Likud victory stirs fears in Jerusalem: Prime Minister warns right-wingers against reviving efforts to settle Jews in Arab areas
JERUSALEM (Reuter) - The surprise right-wing victor in Tuesday's contest for mayor of Jerusalem, Ehud Olmert, stoked fears of increased tension with Arabs by insisting yesterday that Jews can live in all parts of the city.
'Every Jew can acquire property anywhere in Jerusalem, anywhere in the land of Israel,' Mr Olmert said on Israeli radio when asked if Jews would go on settling Arab east Jerusalem, which was occupied by Israel in the 1967 war. 'The city will certainly make an effort to integrate all parts of the city.'
The former cabinet minister from the opposition Likud party scored an upset when he defeated Teddy Kollek.

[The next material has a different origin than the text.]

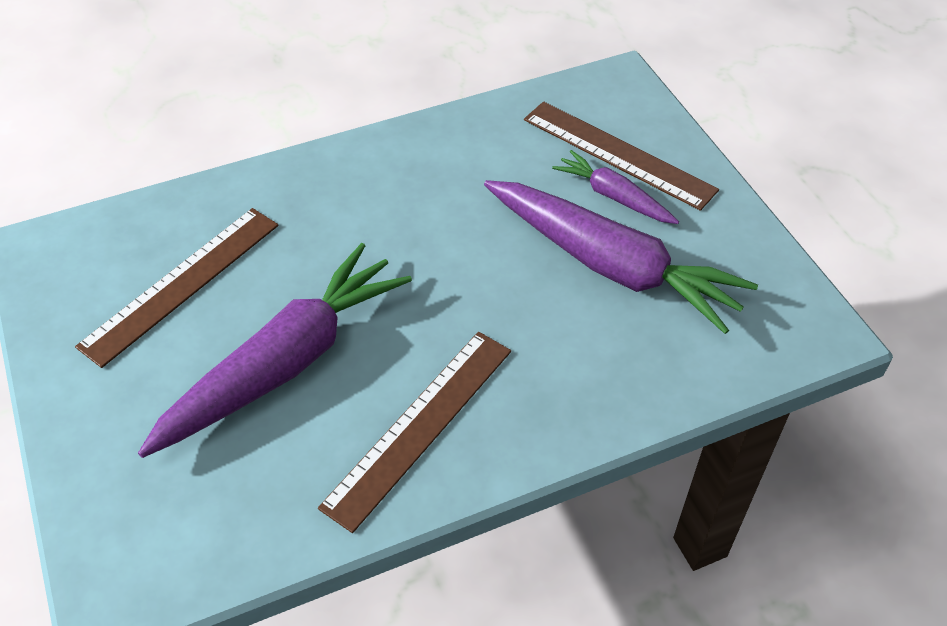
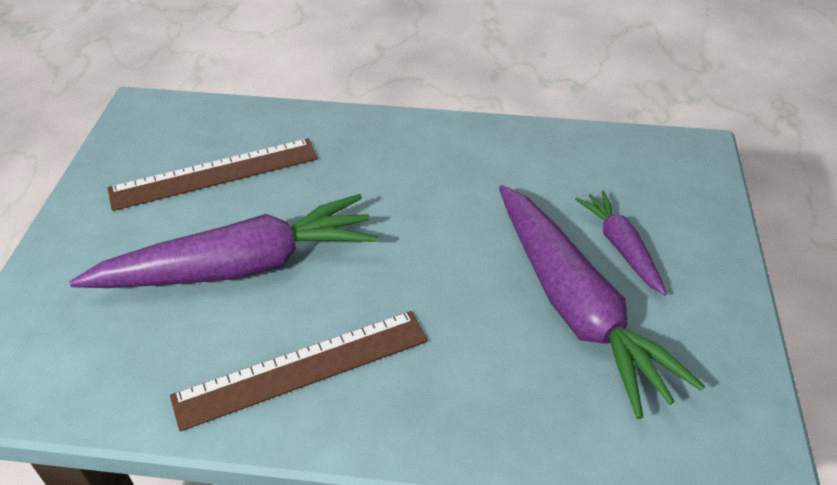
camera: 30 degrees right, 5 degrees down
(618, 154) = (651, 212): brown ruler -> none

The Prime Minister, Yitzhak Rabin, who viewed Mr Kollek's bid for a seventh term as a test of the government's peace deal with the PLO, warned against Mr Olmert reviving past Likud efforts to settle Jews in Arab areas. He said: 'If there is a repetition of what the Likud did in Jerusalem in sneaking to apartments in the Old City, Silwan, the City of David, it can cause a great harm to the delicate fabric of relations.'
Mr Olmert opposed the deal with the PLO, which gives Palestinians self-rule in Israeli-occupied territories.